Paul Goble
Staunton, March 16 – In Russia today, there are constant suggestions that in the face of the current crisis, “the authorities must mobilize themselves and society must rally around them,” Abbas Gallyamov says. But before that can happen, the country needs to decide what the one is mobilizing for and the other rallying around.
If the wrong goals are chosen, the former Putin speechwriter and current commentator says, then it would be better not to mobilize and rally. Otherwise, as history shows, the outcomes may be disastrous because “mobilization is like the reaction of muscles and muscles without a brain leads to misfortune” (t.me/abbasgallyamovpolitics/18 reposted at newsru.com/blog/16mar2021/chto_delat.html).
Now, when old plans have failed, Gallyamov says, what is needed is a serous discussion about what to do both immediately and in the longer term. But unfortunately, albeit for different reasons, neither the powers that be nor the opposition in Moscow is capable of having such a discussion.

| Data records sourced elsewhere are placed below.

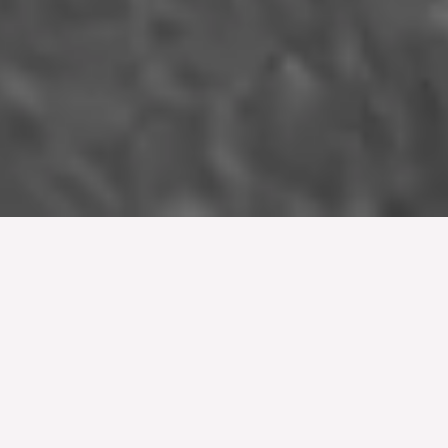
SOBRE NÓS
Somos a força transformadora impulsionando o
desenvolvimento comunitário em Moçambique
Na AIPDC, dedicamo-nos apaixonadamente a promover o
bem-estar socioeconômico, oferecendo serviços de
saúde, educação e desenvolvimento comunitário para criar
um futuro próspero e saudável em Moçambique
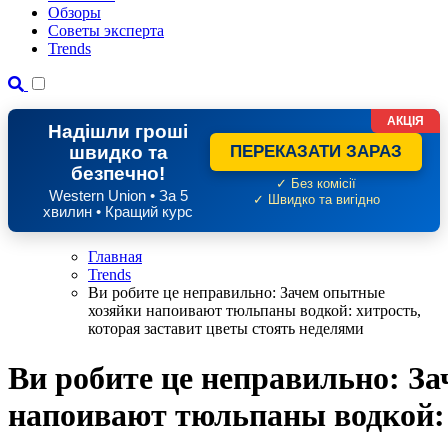
Обзоры
Советы эксперта
Trends
АКЦІЯ
Надішли гроші
швидко та
ПЕРЕКАЗАТИ ЗАРАЗ
безпечно!
✓ Без комісії
Western Union • За 5
✓ Швидко та вигідно
хвилин • Кращий курс
Главная
Trends
Ви робите це неправильно: Зачем опытные
хозяйки напоивают тюльпаны водкой: хитрость,
которая заставит цветы стоять неделями
Ви робите це неправильно: З
напоивают тюльпаны водкой:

“The Kremlin is ready to listen only to those who praise it,” and the opposition’s hatred of the regime “has reached such a level that there is no reason to expect something constructive from it. The majority of opposition figures now live according to the principle ‘the worse things are, the better.’” They thus aren’t ready to give useful advice to a Kremlin not disposed to listen.
Who then could offer the kind of proposals for the future the country needs? According to Gallyamov, the regions and their leaders are the most obvious candidates. Even though the Kremlin rarely listens to them, they have a rich experience that they can draw on to provide ideas about the country as a whole.
To take advantage of that resource, the commentator proposes having regional leaders “assemble their own conference devoted to the discussion of the most important issues of the country, in the first instance in the area of economics although they won’t be able to do that without a discussion of politics too.”
It is critically important, Gallyamov says, that at such a conference there must not be “any representatives of the federal center, not from the Kremlin, not from the government and not even from United Russia.” Everyone knows what they think as they get their ideas from state television.
The heads of the regions if they get together will be able to come up with alternatives and especially useful ones because they will be different than what Moscow TV offers. But in an indication of why such a proposal is unlikely to go anywhere fast, Gallyamov concludes by saying the following:
“I ask that this post not be considered a call for separatism or for undermining the foundations of the state.”